Professional ratings
Review scores
| Source | Rating |
| AllMusic | Star |
| Pitchfork | 8.9/10 |
| Robert Christgau | (choice cut) |
| The Encyclopedia of Popular Music | Star |
| The Rolling Stone Album Guide | Star |
| Uncut | Star |

==Track listing==
All songs written by David Bowie, except where noted.

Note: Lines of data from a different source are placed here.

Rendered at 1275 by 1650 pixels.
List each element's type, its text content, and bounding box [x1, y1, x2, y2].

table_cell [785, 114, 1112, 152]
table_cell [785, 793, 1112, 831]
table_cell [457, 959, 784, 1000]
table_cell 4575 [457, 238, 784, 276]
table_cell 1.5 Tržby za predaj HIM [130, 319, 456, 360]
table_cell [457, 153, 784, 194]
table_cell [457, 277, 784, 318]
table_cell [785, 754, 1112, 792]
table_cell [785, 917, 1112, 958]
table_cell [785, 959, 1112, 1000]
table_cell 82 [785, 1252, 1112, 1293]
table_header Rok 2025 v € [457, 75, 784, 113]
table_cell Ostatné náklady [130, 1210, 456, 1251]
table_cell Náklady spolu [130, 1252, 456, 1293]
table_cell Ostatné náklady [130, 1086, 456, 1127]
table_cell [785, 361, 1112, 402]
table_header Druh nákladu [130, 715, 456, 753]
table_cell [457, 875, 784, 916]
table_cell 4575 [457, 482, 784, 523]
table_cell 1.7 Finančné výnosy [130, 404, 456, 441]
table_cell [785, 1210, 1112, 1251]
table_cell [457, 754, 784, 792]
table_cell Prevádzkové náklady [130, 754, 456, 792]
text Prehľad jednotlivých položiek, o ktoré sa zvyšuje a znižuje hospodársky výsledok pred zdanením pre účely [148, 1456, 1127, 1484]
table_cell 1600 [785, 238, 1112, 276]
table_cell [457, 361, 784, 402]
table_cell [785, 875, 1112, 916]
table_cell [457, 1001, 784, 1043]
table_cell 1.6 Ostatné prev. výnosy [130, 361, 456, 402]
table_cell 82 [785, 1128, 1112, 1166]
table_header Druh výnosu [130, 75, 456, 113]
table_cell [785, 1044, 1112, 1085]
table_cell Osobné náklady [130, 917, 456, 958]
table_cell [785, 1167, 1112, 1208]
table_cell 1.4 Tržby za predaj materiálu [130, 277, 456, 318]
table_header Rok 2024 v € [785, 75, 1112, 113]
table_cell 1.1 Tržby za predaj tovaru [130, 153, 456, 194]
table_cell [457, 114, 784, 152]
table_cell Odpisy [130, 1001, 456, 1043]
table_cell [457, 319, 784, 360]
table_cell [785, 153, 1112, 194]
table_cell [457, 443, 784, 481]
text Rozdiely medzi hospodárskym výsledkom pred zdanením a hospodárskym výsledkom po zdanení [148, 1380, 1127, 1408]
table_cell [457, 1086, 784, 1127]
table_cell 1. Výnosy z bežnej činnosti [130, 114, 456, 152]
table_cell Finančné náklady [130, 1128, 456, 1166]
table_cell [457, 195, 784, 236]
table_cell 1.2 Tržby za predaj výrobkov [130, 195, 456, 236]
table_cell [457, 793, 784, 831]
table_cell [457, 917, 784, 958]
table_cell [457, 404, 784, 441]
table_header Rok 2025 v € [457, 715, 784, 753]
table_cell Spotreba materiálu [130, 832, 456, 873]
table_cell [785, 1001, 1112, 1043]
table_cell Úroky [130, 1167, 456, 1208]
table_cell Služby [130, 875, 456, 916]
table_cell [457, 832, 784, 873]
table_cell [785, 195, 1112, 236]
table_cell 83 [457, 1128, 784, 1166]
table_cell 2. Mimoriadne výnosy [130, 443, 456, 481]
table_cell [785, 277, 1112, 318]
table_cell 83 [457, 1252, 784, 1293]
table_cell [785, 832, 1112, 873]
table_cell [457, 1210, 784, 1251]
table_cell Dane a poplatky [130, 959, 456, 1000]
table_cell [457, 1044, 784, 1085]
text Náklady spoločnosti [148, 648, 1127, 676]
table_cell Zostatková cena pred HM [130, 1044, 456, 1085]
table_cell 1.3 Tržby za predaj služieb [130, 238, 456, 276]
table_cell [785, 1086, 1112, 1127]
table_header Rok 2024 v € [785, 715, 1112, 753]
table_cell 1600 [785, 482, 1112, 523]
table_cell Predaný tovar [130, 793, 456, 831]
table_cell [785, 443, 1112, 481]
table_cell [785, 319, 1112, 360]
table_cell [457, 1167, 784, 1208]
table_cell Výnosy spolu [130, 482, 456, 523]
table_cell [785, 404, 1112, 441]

| No. | Title | Writer(s) | Place of Origin | Length |
|---|---|---|---|---|
| 1. | "The Jean Genie" |  | Aladdin Sane, 1973 | 4:08 |
| 2. | "Space Oddity" |  | David Bowie, 1969 | 5:15 |
| 3. | "Starman" |  | The Rise and Fall of Ziggy Stardust and the Spiders from Mars, 1972 | 4:18 |
| 4. | "Ziggy Stardust" |  | The Rise and Fall of Ziggy Stardust and the Spiders from Mars, 1972 | 3:16 |
| 5. | "John, I'm Only Dancing" (Sax version) |  | Non-album single, released in 1973; the original version released the previous year | 2:42 |
| 6. | "Rebel Rebel" |  | Diamond Dogs, 1974 | 4:30 |
| 7. | "Let's Spend the Night Together" | Mick Jagger, Keith Richards | Aladdin Sane; originally by The Rolling Stones released as a non-album double A-side single in the UK and Between the Buttons in the U.S. in 1967 | 3:07 |
| 8. | "Suffragette City" |  | The Rise and Fall of Ziggy Stardust and the Spiders from Mars, 1972 | 3:27 |
| 9. | "Oh! You Pretty Things" |  | Hunky Dory, 1971 | 3:14 |
| 10. | "Velvet Goldmine" |  | B-side of the 1975 single reissue of "Space Oddity"; recorded in 1971 for Ziggy Stardust | 3:11 |
| 11. | "Drive-In Saturday" |  | Aladdin Sane, 1973 | 4:29 |
| 12. | "Diamond Dogs" |  | Diamond Dogs, 1974 | 6:05 |
| 13. | "Changes" |  | Hunky Dory, 1971 | 3:34 |
| 14. | "Sorrow" | Bob Feldman, Jerry Goldstein, Richard Gottehrer | Pin Ups, 1973; originally by The McCoys in 1965 and made famous by The Merseys the following year | 2:55 |
| 15. | "The Prettiest Star" (Marc Bolan stereo version) |  | Recorded in 1970 as a follow-up to "Space Oddity"; re-recorded for Aladdin Sane in 1972 | 3:14 |
| 16. | "Life on Mars?" |  | Hunky Dory, 1971 | 3:52 |
| 17. | "Aladdin Sane (1913-1938-197?)" |  | Aladdin Sane, 1973 | 5:10 |
| 18. | "The Man Who Sold the World" |  | The Man Who Sold the World, 1970 | 3:56 |
| 19. | "Rock 'n' Roll Suicide" |  | The Rise and Fall of Ziggy Stardust and the Spiders from Mars, 1972 | 3:00 |
| 20. | "All the Young Dudes" (Studio version) |  | Originally by Mott the Hoople from All the Young Dudes, 1972; was recorded in that same year for Aladdin Sane and was released in mono sound for this compilation | 4:11 |

Japanese bonus track
| No. | Title | Place of Origin | Length |
|---|---|---|---|
| 20. | "Lady Stardust" (Put in as "Suffragette City"'s replacement) | Ziggy Stardust | 3:21 |

==Charts==

| Chart (1997–2016) | Peak position |
|---|---|
| Australian Albums (ARIA) | 14 |
| Canadian Albums (Billboard) | 54 |
| Danish Albums (Hitlisten) | 36 |
| Dutch Albums (Album Top 100) | 81 |
| French Albums (SNEP) | 87 |
| Irish Albums (IRMA) | 27 |
| Italian Albums (FIMI) | 40 |
| New Zealand Albums (RMNZ) | 14 |
| Scottish Albums (Official Charts) | 22 |
| Swiss Albums (Schweizer Hitparade) | 58 |
| UK Albums (OCC) | 11 |

==Certifications==

| Region | Certification | Certified units/sales |
| New Zealand (RMNZ) | Gold | 7,500^{^} |
| United Kingdom (BPI) | Platinum | 300,000^{^} |
^{^} Shipments figures based on certification alone.